Advertisement

“Their memories are now your memories”

The Philadelphia Holocaust Remembrance Foundation and partners present the Hate Ends Now Cattle Car Exhibit

4 minute read
An outside daytime view of the brown wooden train car, parked in a concrete plaza, with a stairway leading up to the car.
The 'Hate Ends Now Cattle Car Exhibit' will be open to the public at the Horwitz-Wasserman Holocaust Memorial Plaza through October 16, 2023. (Photo by Jill Ivey.)

There is a replica Nazi cattle car currently parked a few feet off the Benjamin Franklin Parkway. This is the Hate Ends Now Cattle Car Exhibit, which the Philadelphia Holocaust Remembrance Foundation (PHRF) created in partnership with the Atlantic Seaboard NCSY and ShadowLight, with support from the Philadelphia 76ers and Philly Parks & Recreation. Its arrival at PHRF’s Horwitz-Wasserman Holocaust Memorial Plaza coincides with the fifth anniversary of that site. It's an immersive experience meant to elicit empathy and understanding about the Holocaust and build knowledge around the circumstances that created it.

But why do we still care so much about the Holocaust? It was a long time ago, right? Didn’t we all learn about it in school anyway? And why did PHRF put a Nazi cattle car in the middle of a plaza on the Parkway?

In the middle of it all

Inside the cattle car, visitors will find 100 sets of footprints to represent each person who would have been crammed aboard during deportations. I was in there with about 20 people and had to frequently remind myself I could leave at any time in order to keep my claustrophobia from overwhelming me. When the door closes, the presentation begins. It features interviews with two Holocaust survivors, but as they speak, the walls are also filled with images of people being forced onto the car, facing down the barrels of Nazi rifles, being forcibly separated from their families. You are meant to feel like you are in the middle of this—and you do.

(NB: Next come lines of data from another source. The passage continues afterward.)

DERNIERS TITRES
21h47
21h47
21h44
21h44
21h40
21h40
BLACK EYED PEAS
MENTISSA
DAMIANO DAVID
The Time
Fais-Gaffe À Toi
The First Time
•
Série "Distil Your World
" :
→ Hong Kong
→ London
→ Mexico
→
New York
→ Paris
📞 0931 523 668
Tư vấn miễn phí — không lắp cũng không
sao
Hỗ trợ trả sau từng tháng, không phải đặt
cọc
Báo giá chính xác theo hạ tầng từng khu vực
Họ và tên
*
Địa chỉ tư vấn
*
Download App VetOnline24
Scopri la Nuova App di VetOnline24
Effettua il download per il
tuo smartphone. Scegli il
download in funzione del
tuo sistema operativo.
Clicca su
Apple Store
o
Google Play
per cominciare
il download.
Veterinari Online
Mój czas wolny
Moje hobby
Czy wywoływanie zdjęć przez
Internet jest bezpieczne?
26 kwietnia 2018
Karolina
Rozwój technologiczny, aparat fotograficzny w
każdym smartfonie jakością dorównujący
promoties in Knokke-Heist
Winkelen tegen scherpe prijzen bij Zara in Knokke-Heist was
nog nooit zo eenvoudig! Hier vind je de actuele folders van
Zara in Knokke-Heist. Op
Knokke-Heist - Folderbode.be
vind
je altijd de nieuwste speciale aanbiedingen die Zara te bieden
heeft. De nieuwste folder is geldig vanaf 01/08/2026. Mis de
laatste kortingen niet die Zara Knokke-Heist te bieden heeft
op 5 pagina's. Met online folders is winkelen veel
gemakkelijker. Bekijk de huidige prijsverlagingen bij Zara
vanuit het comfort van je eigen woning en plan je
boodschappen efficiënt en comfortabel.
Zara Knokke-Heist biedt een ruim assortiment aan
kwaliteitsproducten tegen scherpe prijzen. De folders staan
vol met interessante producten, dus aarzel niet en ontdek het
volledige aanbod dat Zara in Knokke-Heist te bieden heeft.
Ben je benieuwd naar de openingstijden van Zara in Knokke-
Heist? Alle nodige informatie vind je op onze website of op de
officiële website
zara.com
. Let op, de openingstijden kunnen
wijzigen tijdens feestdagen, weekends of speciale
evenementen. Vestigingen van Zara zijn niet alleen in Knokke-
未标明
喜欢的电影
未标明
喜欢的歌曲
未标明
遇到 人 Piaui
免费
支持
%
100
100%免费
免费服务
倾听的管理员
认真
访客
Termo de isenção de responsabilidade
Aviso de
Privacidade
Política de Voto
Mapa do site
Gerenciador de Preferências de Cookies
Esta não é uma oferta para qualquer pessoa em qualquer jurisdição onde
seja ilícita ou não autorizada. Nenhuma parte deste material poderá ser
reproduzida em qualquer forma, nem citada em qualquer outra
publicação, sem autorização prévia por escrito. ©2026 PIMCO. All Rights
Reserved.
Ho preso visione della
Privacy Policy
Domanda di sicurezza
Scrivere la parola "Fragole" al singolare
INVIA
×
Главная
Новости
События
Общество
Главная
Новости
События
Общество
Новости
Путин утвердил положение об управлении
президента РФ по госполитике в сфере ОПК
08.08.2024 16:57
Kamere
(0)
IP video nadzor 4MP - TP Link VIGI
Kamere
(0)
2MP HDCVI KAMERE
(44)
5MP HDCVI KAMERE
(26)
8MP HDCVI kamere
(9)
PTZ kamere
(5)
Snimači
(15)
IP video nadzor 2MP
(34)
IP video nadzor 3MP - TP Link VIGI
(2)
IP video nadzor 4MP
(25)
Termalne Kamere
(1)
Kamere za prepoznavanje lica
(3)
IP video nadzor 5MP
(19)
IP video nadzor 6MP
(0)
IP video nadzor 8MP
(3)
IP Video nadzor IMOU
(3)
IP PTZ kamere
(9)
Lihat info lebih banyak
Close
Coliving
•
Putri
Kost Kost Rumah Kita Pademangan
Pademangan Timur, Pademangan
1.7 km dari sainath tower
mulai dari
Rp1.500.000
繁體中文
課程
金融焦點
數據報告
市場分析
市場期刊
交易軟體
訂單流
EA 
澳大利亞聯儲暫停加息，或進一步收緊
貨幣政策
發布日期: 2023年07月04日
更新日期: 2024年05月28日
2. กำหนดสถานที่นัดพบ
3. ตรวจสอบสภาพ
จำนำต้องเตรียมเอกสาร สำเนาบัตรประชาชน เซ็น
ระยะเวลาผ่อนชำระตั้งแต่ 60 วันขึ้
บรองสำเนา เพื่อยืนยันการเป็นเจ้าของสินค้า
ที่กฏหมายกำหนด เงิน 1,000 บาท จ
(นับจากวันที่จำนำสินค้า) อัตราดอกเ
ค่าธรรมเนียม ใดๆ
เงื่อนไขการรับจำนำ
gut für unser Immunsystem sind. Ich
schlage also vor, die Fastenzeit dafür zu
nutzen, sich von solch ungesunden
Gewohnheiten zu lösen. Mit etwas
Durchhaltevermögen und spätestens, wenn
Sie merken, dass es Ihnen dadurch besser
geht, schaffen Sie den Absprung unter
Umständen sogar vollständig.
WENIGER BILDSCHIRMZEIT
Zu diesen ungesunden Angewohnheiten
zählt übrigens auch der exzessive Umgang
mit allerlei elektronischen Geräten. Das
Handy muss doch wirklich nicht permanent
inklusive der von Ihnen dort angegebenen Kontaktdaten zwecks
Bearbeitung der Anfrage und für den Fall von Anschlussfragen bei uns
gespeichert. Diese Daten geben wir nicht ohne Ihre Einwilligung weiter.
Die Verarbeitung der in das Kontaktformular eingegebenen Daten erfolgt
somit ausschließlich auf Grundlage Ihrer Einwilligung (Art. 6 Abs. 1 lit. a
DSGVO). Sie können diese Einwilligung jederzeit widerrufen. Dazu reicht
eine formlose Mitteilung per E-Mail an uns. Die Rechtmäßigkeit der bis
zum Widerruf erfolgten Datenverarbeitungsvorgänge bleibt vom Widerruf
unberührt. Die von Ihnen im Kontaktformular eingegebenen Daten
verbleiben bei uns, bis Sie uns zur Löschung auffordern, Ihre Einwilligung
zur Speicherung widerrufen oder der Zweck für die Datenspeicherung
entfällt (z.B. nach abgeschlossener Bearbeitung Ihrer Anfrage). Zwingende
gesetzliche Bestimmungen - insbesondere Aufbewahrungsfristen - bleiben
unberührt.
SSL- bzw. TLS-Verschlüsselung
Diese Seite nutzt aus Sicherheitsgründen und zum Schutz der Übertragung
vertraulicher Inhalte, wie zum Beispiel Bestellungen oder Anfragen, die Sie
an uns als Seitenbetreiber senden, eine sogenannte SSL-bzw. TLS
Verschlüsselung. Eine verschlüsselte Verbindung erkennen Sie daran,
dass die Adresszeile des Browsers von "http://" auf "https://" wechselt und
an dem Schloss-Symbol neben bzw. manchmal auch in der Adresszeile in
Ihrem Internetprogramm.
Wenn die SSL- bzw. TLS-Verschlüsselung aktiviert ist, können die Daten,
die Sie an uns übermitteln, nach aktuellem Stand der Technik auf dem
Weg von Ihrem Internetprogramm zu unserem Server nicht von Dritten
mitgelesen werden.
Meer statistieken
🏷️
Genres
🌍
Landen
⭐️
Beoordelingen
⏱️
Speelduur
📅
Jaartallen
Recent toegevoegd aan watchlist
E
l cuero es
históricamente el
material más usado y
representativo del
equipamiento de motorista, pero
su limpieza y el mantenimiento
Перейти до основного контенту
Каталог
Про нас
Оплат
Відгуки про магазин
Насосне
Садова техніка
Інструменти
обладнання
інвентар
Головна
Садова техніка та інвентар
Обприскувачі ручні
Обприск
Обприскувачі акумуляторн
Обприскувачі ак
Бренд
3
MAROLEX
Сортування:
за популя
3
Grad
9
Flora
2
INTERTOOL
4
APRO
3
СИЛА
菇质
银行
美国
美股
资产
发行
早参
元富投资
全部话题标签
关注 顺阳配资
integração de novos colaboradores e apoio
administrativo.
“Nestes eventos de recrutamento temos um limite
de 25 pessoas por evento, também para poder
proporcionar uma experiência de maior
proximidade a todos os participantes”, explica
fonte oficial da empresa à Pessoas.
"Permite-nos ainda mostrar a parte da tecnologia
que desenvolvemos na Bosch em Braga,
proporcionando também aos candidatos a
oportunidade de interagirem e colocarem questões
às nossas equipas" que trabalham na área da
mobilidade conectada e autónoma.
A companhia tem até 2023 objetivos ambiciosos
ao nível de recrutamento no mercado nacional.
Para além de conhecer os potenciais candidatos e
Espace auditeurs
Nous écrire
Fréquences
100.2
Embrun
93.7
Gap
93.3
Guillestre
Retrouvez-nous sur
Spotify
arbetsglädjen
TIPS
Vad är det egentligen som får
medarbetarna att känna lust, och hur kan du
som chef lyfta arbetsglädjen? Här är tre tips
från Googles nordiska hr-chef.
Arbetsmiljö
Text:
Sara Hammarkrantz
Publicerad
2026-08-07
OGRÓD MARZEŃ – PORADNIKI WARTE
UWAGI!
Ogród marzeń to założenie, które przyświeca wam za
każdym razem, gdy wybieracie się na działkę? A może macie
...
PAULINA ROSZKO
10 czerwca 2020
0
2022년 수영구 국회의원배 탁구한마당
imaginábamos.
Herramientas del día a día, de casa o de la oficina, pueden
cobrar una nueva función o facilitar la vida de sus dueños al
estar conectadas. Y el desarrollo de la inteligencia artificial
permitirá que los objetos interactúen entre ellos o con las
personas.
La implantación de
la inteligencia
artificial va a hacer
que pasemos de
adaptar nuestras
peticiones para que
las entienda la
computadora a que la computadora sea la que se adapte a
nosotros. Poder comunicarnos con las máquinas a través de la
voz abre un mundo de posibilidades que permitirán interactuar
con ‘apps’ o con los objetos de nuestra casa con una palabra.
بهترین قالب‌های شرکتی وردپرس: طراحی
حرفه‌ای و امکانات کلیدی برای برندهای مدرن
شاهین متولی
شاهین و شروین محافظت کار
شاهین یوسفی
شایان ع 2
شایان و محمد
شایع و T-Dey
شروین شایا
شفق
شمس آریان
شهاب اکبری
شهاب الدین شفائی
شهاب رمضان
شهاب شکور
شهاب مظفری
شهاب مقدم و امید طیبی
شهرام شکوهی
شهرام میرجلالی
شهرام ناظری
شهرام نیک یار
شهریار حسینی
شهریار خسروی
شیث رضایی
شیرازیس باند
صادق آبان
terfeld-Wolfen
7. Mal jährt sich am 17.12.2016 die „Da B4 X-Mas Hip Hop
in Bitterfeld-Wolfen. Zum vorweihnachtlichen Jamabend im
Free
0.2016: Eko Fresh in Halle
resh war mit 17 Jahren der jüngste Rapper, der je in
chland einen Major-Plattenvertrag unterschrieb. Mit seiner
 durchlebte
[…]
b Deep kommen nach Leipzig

The second half of the program documents the rise of Nazism, the atrocities of the Holocaust, and its aftermath. It speaks of the victims and the survivors of antisemitism: “Their memories are now your memories. Do not let them fade into the dark.”

Black & white images projected onto boards show Jewish people walking in lines, some in striped prison uniforms.
A view of the projections inside the exhibit. (Photo by Jill Ivey.)

Recent history

Because here’s the thing: the Holocaust is not ancient history. The camps were liberated less than 80 years ago. Before they were deported to concentration and death camps, the Jewish and queer and Romany and disabled and dissident captives had access to electricity, hot and cold running water, radio, movies, and family vehicles—just like people today. Televisions, although not a common household item, did exist. So did commercial air travel. Today, we can directly relate to life in the 1940s, probably more than WWII-era people could relate to life during the Civil War, which happened less than 80 years before the Nazis rose to power in Germany.

And there are still a small number of people alive today who were deported to the Nazi camps. There are fewer than 50,000 Holocaust survivors still alive in the United States. These include survivors who were too young to remember the atrocities of the Nazi concentration and death camps and those who are too old now to remember what happened then. The number of survivors who are able to bear witness to the Holocaust is much smaller—and the number of those who are willing to relive their trauma is smaller still. Within a generation, they will all be gone.

Denial is growing, along with hate

And despite the recency of these atrocities and the fact that many of its survivors are still alive, there are people today—people my age, people whose grandparents were of the same generation as these survivors—who couldn’t tell you how many Jews died during the Holocaust, who can’t name a single Nazi camp, who don’t know that Hitler rose to power through a democratic process, who even deny the Holocaust ever happened.

According to the Anti-Defamation League earlier this year, reports of antisemitic incidents in the US hit an all-time high in 2022. I just experienced one this week. As I joined my fellow journalists and other Philadelphians (some of them in religious garb marking them as visibly Jewish) at a preview of Hate Ends Now, a man walked through the press conference muttering about “the Jews.” Upon his removal from the site, he proudly, loudly, unabashedly yelled out, “Fuck the Jews!”

It is, in fact, imperative that we continue to care about the Holocaust.

The Hate Ends Now Cattle Car Exhibit would be stirring even if it didn’t land in Philadelphia the same week that saw the single deadliest day for Jews since the Holocaust. It would be stirring even if it wasn’t here just before the fifth anniversary of the massacre at the Tree of Life synagogue in Pittsburgh. But what it is now isn’t just stirring: it’s important.

What, When, Where

Hate Ends Now Cattle Car Exhibit. Through October 16, 2023, at Horwitz-Wasserman Holocaust Memorial Plaza, 16th Street at the Benjamin Franklin Parkway. Free, but registration is recommended. (215) 809-2474 or philaholocaustmemorial.org.

Accessibility

The Hate Ends Now Cattle Car Exhibit takes place in a replica of the cattle cars used in Nazi deportations, which is accessible only by stairs. Once inside, the program is about 30 minutes long, and seating is not provided.